Assignment: Transcribe nothing except the lines below that run from the one with "right wrist: (153, 314)" to the one with "left wrist: (170, 166)", ends included, and do not copy any picture.

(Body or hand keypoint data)

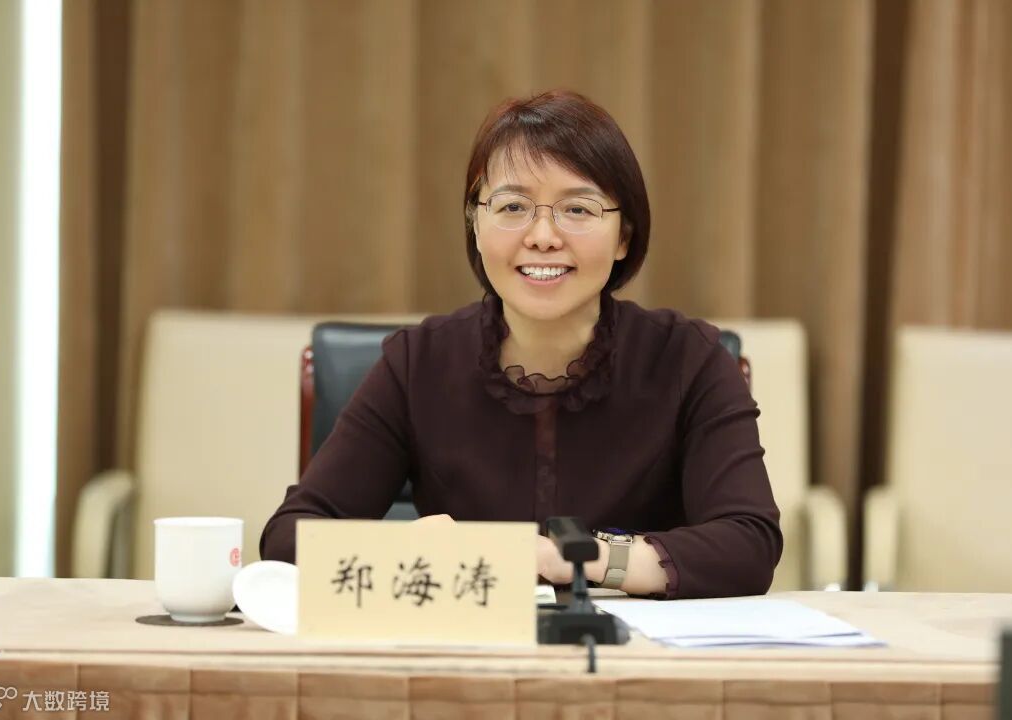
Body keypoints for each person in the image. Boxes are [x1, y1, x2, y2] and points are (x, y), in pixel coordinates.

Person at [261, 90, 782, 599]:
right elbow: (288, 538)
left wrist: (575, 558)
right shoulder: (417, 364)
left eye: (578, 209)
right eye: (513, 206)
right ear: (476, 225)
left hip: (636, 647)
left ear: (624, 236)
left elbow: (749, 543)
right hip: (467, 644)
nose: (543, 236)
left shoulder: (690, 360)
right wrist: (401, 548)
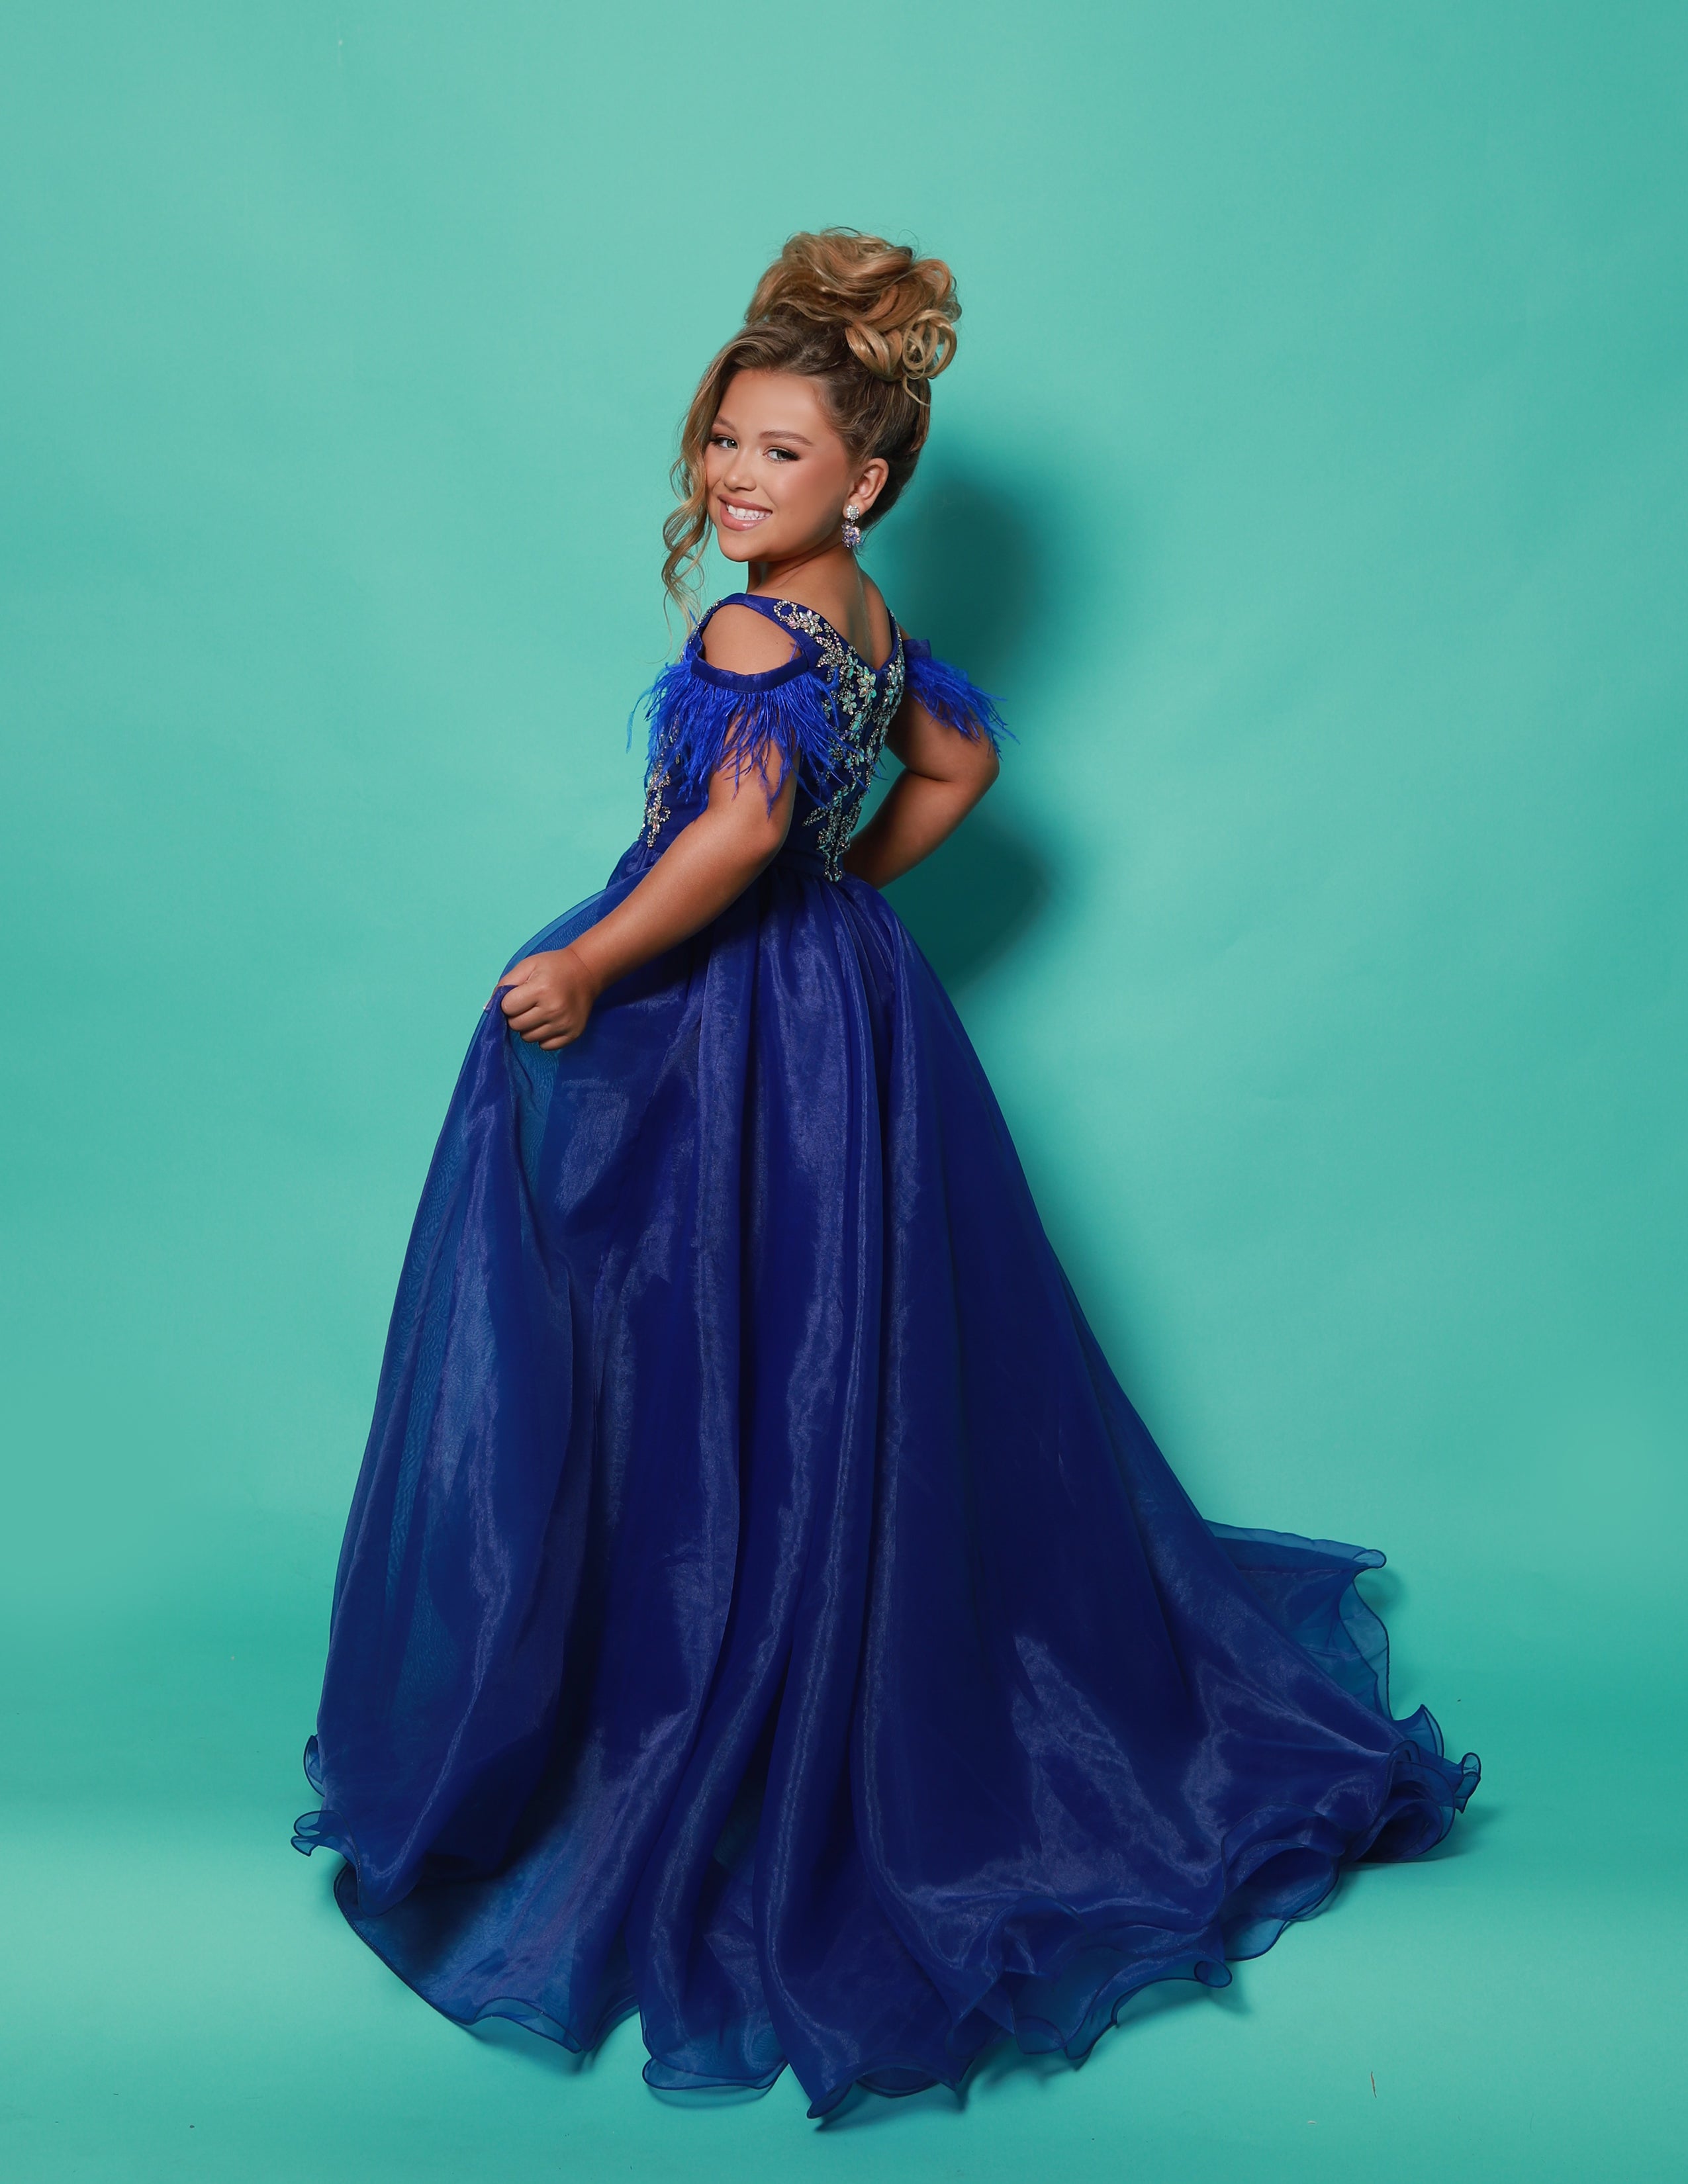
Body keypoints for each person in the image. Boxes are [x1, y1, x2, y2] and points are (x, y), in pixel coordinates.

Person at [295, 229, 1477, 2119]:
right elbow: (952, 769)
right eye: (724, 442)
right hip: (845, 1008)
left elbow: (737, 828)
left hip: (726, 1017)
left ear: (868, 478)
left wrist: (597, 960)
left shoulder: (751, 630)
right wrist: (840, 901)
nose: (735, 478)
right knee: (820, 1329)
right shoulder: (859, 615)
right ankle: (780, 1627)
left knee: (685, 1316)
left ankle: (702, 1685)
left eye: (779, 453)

...

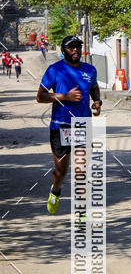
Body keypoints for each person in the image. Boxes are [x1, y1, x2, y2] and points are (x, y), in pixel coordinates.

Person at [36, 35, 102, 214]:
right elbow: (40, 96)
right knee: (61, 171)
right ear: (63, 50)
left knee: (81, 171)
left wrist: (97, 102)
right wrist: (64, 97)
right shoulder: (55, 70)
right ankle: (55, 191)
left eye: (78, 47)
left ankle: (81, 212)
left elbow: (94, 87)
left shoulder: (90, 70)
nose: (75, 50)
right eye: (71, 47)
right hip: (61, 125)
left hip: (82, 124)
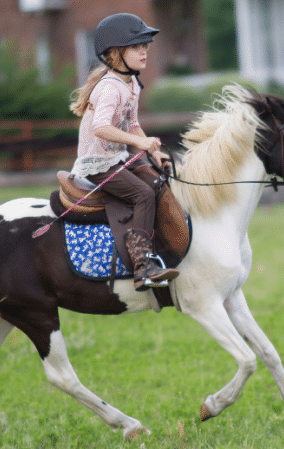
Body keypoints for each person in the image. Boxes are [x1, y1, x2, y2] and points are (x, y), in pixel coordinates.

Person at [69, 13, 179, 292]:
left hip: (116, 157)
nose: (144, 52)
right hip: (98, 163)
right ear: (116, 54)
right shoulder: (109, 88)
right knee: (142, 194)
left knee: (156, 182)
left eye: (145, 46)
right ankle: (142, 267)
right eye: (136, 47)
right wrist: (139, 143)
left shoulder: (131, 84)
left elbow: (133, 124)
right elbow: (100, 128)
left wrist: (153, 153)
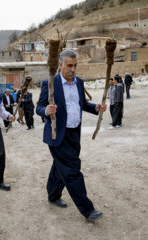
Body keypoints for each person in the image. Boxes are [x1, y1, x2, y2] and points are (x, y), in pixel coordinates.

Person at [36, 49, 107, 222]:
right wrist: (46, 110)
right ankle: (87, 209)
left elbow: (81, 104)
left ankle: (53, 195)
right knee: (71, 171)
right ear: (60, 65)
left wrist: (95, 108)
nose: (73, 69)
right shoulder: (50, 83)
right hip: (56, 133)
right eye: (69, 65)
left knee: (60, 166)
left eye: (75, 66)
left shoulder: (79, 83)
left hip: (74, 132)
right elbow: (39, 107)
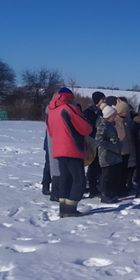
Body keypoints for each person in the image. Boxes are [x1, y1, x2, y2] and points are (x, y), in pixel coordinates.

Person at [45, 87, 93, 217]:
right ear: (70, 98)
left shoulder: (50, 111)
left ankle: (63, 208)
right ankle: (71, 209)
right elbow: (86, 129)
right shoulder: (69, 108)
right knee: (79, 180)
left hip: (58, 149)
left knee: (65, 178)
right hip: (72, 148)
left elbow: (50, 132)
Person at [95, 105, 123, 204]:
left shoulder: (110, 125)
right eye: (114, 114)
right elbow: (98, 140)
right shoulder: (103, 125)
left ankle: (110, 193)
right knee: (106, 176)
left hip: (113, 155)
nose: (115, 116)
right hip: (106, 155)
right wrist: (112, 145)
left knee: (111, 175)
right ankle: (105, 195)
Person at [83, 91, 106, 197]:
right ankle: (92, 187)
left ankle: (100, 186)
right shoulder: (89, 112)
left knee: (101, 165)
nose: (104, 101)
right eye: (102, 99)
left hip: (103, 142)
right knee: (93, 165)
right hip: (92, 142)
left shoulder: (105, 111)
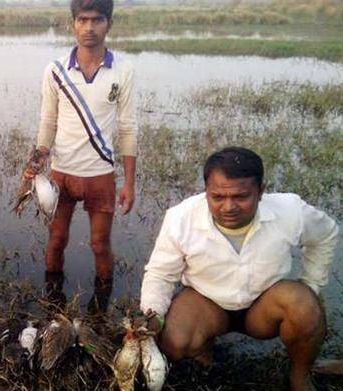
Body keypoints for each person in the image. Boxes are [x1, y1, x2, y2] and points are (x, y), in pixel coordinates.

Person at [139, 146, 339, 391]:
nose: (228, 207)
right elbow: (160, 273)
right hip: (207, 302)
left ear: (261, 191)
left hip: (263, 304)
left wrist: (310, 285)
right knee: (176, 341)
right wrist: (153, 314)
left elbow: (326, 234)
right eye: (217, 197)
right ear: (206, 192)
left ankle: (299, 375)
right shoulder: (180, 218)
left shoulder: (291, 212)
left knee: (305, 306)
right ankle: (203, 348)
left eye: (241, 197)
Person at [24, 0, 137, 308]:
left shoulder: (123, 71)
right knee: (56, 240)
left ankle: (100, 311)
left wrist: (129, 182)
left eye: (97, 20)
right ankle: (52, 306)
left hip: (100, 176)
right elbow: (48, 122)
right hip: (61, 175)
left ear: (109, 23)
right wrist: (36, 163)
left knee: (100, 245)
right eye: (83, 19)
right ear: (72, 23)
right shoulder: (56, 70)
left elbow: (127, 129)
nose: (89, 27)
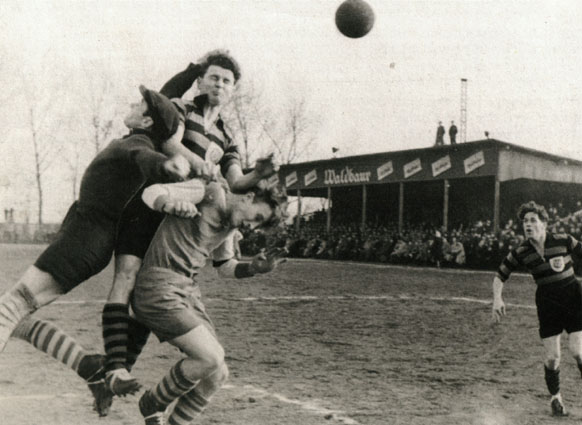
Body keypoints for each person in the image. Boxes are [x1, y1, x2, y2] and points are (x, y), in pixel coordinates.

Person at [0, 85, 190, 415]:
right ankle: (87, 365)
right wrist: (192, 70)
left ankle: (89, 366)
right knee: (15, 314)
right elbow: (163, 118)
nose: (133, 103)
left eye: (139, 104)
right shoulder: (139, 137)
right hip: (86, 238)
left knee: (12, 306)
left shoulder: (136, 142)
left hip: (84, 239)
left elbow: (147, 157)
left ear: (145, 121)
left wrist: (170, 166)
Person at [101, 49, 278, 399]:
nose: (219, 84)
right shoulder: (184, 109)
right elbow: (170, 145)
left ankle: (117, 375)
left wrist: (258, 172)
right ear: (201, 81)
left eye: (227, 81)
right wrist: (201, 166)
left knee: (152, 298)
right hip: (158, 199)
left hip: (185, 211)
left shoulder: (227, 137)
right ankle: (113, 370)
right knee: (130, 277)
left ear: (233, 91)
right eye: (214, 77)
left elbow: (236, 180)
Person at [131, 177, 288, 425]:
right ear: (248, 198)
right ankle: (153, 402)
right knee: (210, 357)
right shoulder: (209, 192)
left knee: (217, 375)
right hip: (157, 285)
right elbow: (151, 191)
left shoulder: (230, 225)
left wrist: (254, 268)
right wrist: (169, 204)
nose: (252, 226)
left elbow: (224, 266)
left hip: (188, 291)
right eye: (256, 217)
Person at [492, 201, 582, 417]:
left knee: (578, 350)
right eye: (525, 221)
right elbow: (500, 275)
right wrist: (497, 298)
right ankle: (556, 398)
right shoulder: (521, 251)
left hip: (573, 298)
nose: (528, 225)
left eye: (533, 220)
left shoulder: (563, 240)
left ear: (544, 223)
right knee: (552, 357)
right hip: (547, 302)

Exercise response:
right wrist: (153, 314)
left elbow: (326, 234)
right eye: (217, 197)
right ear: (206, 192)
left ankle: (299, 375)
right shoulder: (180, 218)
left shoulder: (291, 212)
left knee: (305, 306)
right ankle: (203, 348)
left eye: (241, 197)
Person at [24, 0, 137, 308]:
left shoulder: (123, 71)
right knee: (56, 240)
left ankle: (100, 311)
left wrist: (129, 182)
left eye: (97, 20)
right ankle: (52, 306)
left hip: (100, 176)
right elbow: (48, 122)
right hip: (61, 175)
left ear: (109, 23)
right wrist: (36, 163)
left knee: (100, 245)
right eye: (83, 19)
right ear: (72, 23)
right shoulder: (56, 70)
left elbow: (127, 129)
nose: (89, 27)
Body keypoints for each person in the image. Boxes are [x1, y1, x2, y2] and points are (x, y), in pixel coordinates.

Person at [0, 85, 190, 415]:
right ankle: (87, 365)
right wrist: (192, 70)
left ankle: (89, 366)
right knee: (15, 314)
right elbow: (163, 118)
nose: (133, 103)
left eye: (139, 104)
right shoulder: (139, 137)
right hip: (86, 238)
left knee: (12, 306)
left shoulder: (136, 142)
left hip: (84, 239)
left elbow: (147, 157)
left ear: (145, 121)
left wrist: (170, 166)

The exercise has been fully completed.